WHAT IS NEEDED - Convert the data from its beginning up to and including the line containing "535.5], [0, 0, 1]] dist [-0.002445, -0.005391]" into a numbered list, omitting any blank lines. Leave the pictures out of the answer.

RAW DATA -
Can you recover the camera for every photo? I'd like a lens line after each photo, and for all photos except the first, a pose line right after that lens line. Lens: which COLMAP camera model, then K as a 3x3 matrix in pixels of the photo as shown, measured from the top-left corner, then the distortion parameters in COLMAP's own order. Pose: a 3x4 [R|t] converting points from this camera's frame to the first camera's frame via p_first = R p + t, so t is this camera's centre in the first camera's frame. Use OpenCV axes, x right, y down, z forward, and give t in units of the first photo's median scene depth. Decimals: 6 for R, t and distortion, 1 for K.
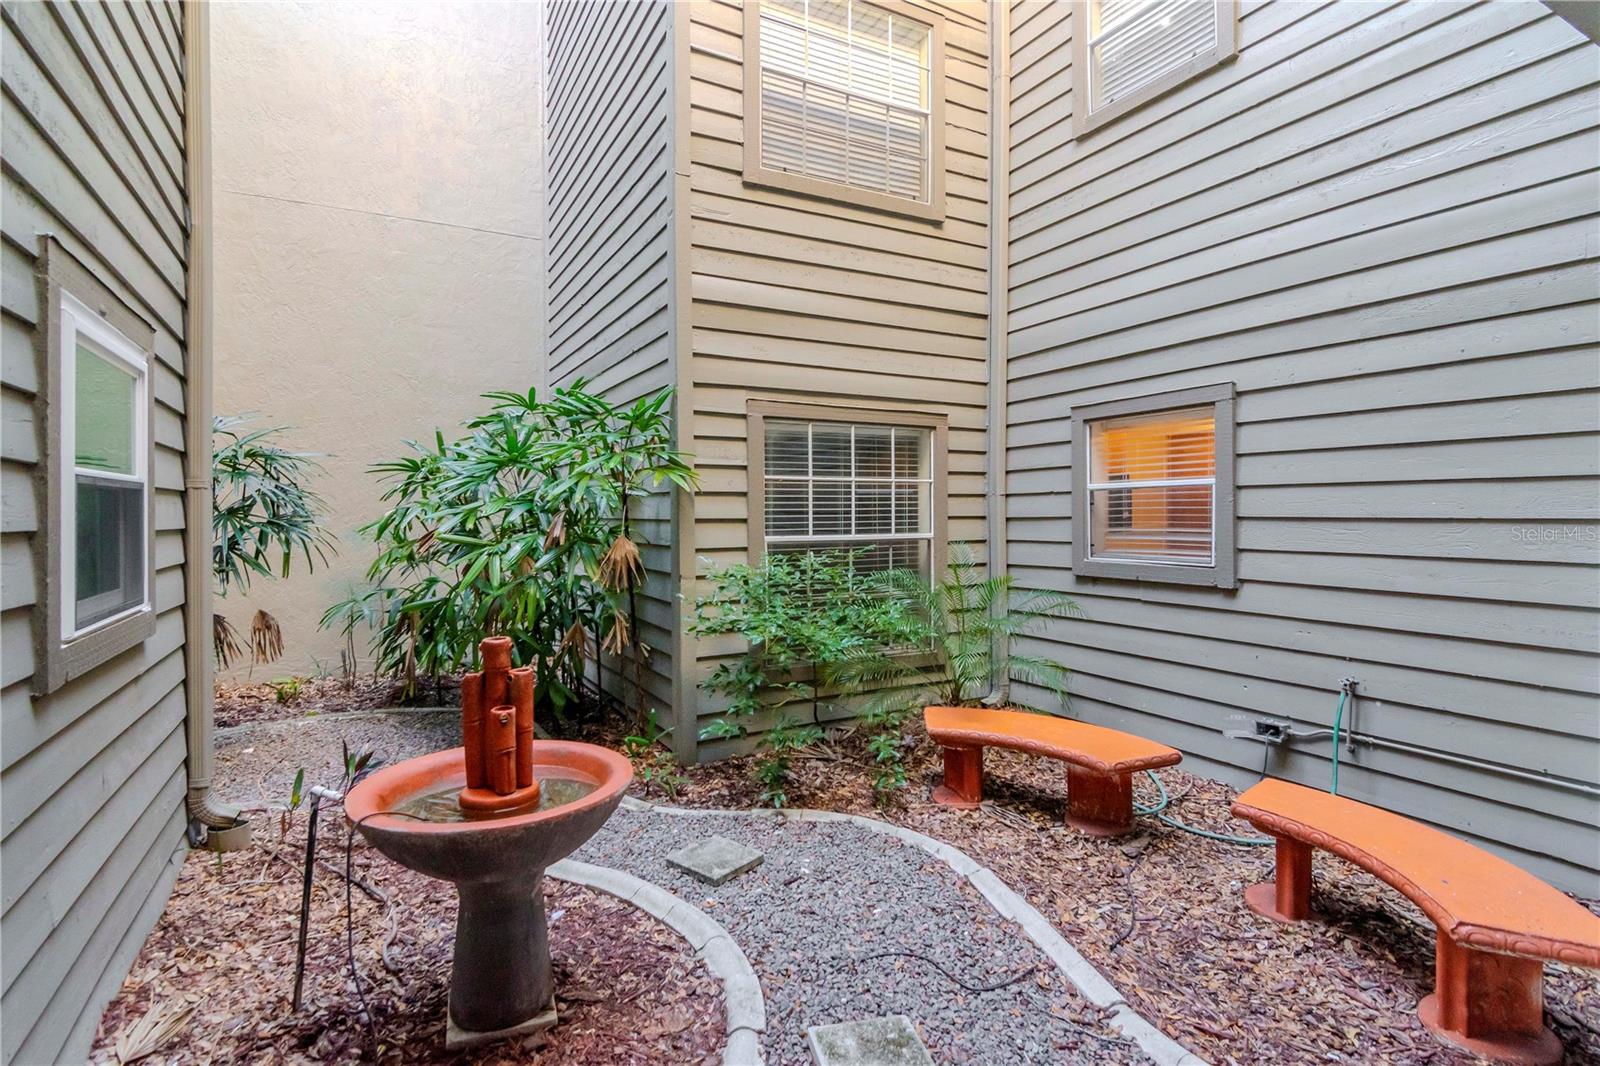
lens RADIAL K [[802.1, 0, 823.2], [0, 802.1, 515.3], [0, 0, 1]] dist [-0.002445, -0.005391]
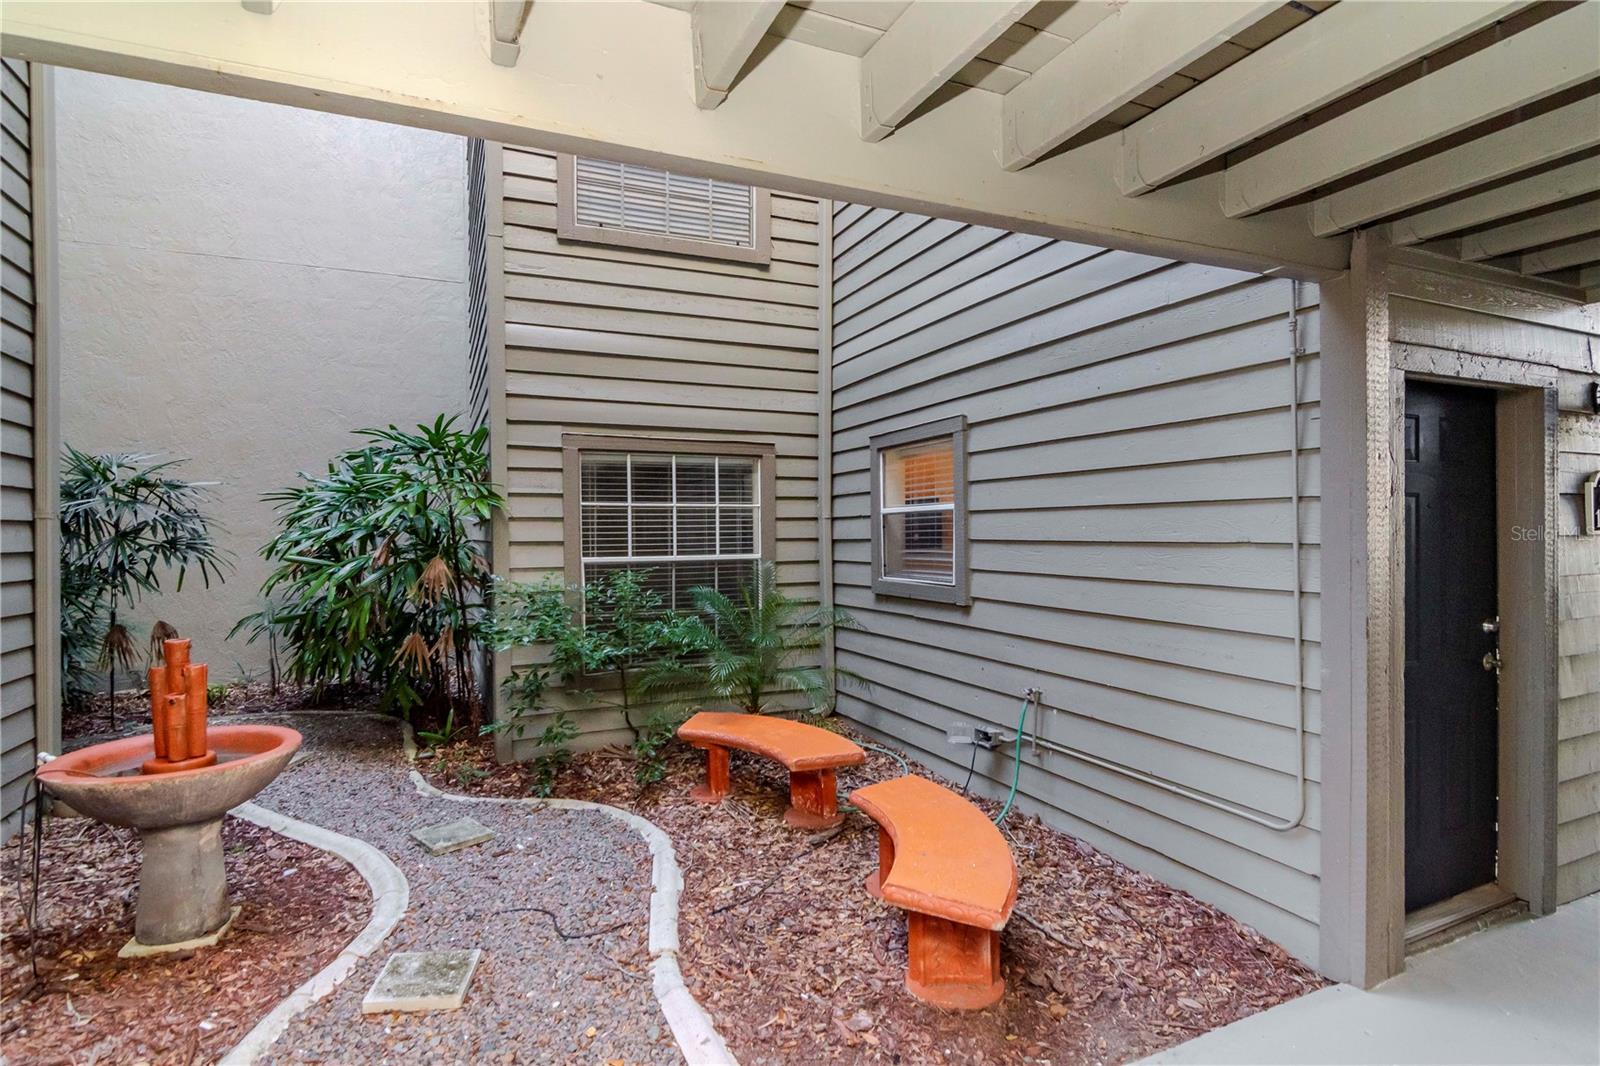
lens RADIAL K [[802.1, 0, 789.1], [0, 802.1, 535.5], [0, 0, 1]] dist [-0.002445, -0.005391]
pose [[0.996971, -0.002316, -0.077738, 0.321934], [0.002434, 0.999996, 0.001418, -0.005274], [0.077734, -0.001603, 0.996973, -0.088424]]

RESPONSE BOX -
1. Can you recover the camera for every photo? I'd like a lens line after each photo, and for all photos except the first, a pose line right after that lens line. Lens: which COLMAP camera model, then K as a 3x3 matrix in pixels of the photo as shown, measured from the top-left corner, then the distortion parameters in COLMAP's own order. Pose: a 3x4 [R|t] converting points from this camera's frame to the first camera's frame via p_first = R p + t, so t is this camera's centre in the first camera's frame. Use OpenCV axes, x right, y down, z forward, and give t in units of the first photo's median scene depth. Decimals: 6 for R, t and distortion, 1 for K.
2. lens RADIAL K [[802.1, 0, 823.2], [0, 802.1, 515.3], [0, 0, 1]] dist [-0.002445, -0.005391]
3. lens RADIAL K [[802.1, 0, 789.1], [0, 802.1, 535.5], [0, 0, 1]] dist [-0.002445, -0.005391]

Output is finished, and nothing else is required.